**Work task:**
Once the images are set aside, return every entry exactly.

**Study material:**

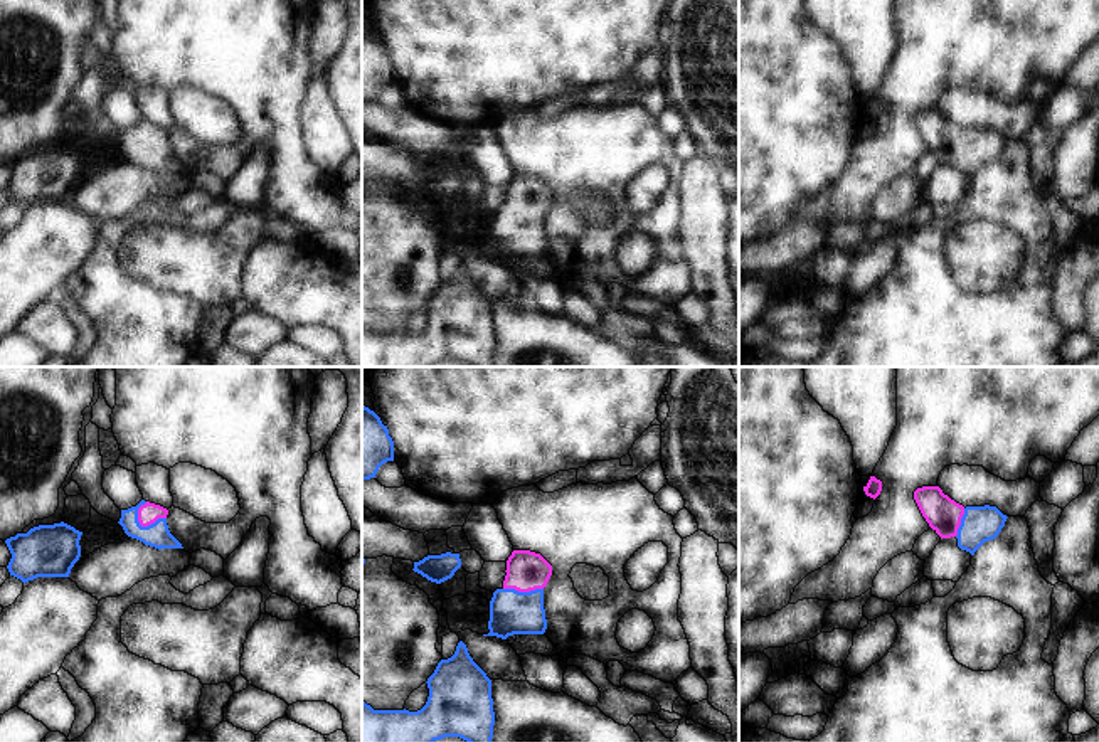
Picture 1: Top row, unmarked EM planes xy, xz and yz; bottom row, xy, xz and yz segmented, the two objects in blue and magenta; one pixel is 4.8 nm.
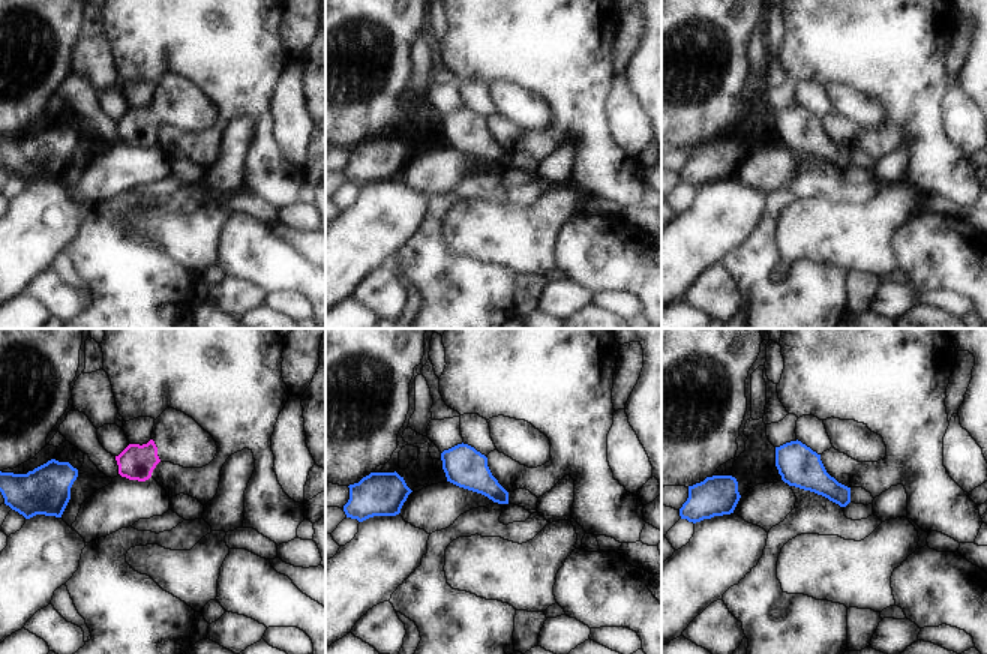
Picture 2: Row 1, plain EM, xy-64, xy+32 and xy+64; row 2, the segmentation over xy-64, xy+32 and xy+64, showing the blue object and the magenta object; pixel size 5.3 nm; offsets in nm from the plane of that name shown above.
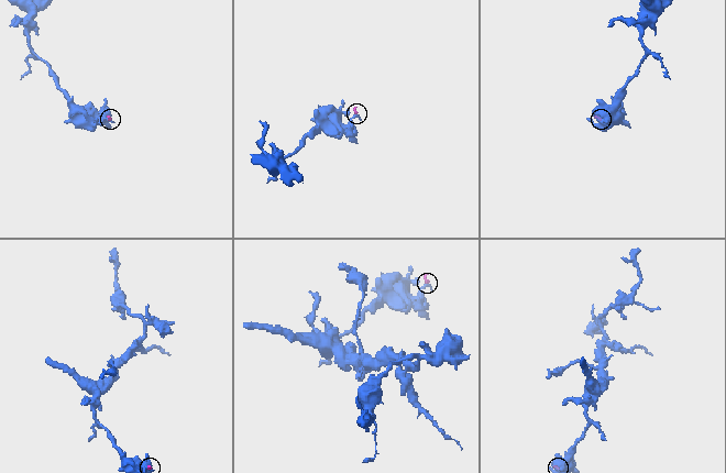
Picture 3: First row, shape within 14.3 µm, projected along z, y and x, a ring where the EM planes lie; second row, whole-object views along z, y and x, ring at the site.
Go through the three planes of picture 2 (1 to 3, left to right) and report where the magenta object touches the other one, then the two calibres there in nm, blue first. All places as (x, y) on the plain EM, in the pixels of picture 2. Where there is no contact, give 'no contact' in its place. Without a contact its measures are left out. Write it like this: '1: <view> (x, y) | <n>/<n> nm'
1: no contact
2: no contact
3: no contact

**Solution to this problem:**
Picture 1: Top row, unmarked EM planes xy, xz and yz; bottom row, xy, xz and yz segmented, the two objects in blue and magenta; one pixel is 4.8 nm.
Picture 2: Row 1, plain EM, xy-64, xy+32 and xy+64; row 2, the segmentation over xy-64, xy+32 and xy+64, showing the blue object and the magenta object; pixel size 5.3 nm; offsets in nm from the plane of that name shown above.
Picture 3: First row, shape within 14.3 µm, projected along z, y and x, a ring where the EM planes lie; second row, whole-object views along z, y and x, ring at the site.
Go through the three planes of picture 2 (1 to 3, left to right) and report where the magenta object touches the other one, then the two calibres there in nm, blue first. All places as (x, y) on the plain EM, in the pixels of picture 2. Where there is no contact, give 'no contact' in its place. Without a contact its measures are left out. Write it like this: '1: <view> (x, y) | <n>/<n> nm'
1: no contact
2: no contact
3: no contact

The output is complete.